• Extract
>>>>

WASHINGTON (CN) — The Supreme Court on Monday held it does not violate the Fourth Amendment for a police officer to pull over a car because it is registered to a person with a revoked license, so long as the officer does not have reason to believe someone other than the owner is driving the car.
“We hold that when the officer lacks information negating an inference that the owner is the driver the vehicle, the stop is reasonable,” Justice Clarence Thomas wrote for the majority.
The case dates back to a simple traffic stop in April 2016. While on patrol in Douglas County, Kansas, Sheriff’s Deputy Mark Mehrer pulled over Charles Glover’s 1995 Chevy pickup after running the truck’s plates and finding Glover had a revoked license.
Glover, who was convicted of a misdemeanor for being a habitual violator, admits that he was driving with a revoked license, but says the stop never should have happened because Mehrer did not have reasonable suspicion to pull him over.
In facts stipulated at a suppression hearing before the trial court, Mehrer said he pulled Glover over because he “assumed” the person driving the car was the car’s registered owner. He did not give any other details about the circumstances surrounding the stop, such as the time of day, weather conditions, or how often people whose licenses are revoked drive in the area.
After the state courts flipped back and forth on whether the stop was constitutional, the Kansas Supreme Court eventually sided with Glover.
In a 10-page opinion for the eight-justice majority, Thomas wrote “common sense” supports a police officer’s inference that the person driving a car is its registered owner. The George H. W. Bush appointee noted studies have found people often continue driving even after having their license revoked or suspended, posing a risk to public safety.
Citing court precedent, he dismissed arguments from Glover and a dissenting Justice Sonia Sotomayor that the stop was invalid because Mehrer did not base his inference that Glover was driving the car on his training and experience.
“The inference that the driver of a car is its registered owner does not require any specialized training,” Thomas wrote. “Rather, it is a reasonable inference made by ordinary people on a daily basis.”

<<<<

• Material shown
>>>>

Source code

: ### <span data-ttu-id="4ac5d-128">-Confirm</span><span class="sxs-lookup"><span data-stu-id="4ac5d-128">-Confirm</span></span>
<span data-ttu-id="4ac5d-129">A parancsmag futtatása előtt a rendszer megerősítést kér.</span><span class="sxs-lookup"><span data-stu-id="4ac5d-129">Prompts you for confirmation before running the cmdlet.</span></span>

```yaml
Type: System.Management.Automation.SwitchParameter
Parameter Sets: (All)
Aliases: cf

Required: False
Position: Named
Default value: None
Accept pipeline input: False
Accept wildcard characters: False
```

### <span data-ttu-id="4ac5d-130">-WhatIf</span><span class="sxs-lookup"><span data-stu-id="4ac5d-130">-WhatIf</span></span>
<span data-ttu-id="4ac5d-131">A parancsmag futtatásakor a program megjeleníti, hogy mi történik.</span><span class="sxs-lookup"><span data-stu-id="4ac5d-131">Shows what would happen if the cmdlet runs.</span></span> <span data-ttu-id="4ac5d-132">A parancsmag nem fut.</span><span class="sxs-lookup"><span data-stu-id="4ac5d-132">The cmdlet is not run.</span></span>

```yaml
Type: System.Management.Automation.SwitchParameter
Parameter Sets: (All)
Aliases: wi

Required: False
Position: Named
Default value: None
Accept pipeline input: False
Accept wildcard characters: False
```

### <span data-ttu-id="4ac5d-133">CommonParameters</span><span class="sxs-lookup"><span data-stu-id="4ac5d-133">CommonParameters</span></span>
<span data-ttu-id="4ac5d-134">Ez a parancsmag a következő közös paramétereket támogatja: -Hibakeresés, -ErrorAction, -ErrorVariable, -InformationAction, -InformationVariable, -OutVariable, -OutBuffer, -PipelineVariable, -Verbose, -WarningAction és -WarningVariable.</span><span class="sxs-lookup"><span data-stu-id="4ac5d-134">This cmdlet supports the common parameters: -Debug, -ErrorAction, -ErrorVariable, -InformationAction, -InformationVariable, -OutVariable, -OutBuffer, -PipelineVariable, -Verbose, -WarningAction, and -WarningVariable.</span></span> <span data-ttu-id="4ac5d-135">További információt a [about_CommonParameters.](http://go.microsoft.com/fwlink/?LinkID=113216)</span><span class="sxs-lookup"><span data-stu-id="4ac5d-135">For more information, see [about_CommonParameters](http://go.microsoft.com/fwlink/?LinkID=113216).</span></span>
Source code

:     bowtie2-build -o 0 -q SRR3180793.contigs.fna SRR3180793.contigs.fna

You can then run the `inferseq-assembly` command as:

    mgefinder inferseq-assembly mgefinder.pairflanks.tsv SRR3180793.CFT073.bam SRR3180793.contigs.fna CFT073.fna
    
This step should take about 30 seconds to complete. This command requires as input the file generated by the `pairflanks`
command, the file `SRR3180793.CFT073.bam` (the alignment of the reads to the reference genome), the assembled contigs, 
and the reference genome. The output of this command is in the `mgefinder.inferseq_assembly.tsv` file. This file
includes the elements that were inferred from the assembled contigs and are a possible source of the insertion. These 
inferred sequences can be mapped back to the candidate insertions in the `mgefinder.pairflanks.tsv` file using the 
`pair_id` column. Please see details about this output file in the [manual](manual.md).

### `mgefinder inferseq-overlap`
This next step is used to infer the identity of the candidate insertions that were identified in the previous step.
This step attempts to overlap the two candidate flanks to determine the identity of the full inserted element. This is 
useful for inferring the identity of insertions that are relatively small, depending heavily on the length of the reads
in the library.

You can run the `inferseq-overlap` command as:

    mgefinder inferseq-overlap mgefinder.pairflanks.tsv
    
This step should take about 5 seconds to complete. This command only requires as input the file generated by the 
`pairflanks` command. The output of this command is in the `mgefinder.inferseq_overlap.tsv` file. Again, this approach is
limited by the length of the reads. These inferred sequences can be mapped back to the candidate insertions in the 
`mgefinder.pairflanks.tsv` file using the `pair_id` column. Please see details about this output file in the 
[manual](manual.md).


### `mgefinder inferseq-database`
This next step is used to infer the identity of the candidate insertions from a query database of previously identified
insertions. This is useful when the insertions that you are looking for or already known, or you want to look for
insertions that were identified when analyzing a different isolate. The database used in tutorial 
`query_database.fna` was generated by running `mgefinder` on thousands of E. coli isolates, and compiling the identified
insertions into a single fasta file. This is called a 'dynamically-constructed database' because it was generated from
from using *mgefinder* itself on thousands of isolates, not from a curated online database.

<<<<

• Things to do
1. According to the Supreme Court report, in which county was Charles Glover's pickup pulled over?
2. Rewrite the Supreme Court report's passage starting at "WASHINGTON (CN) —" and ending at "driving the car.", with "Constitution" in place of "Fourth Amendment".

• Solutions in order
1. Douglas County, Kansas.

2.
WASHINGTON (CN) — The Supreme Court on Monday held it does not violate the Constitution for a police officer to pull over a car because it is registered to a person with a revoked license, so long as the officer does not have reason to believe someone other than the owner is driving the car.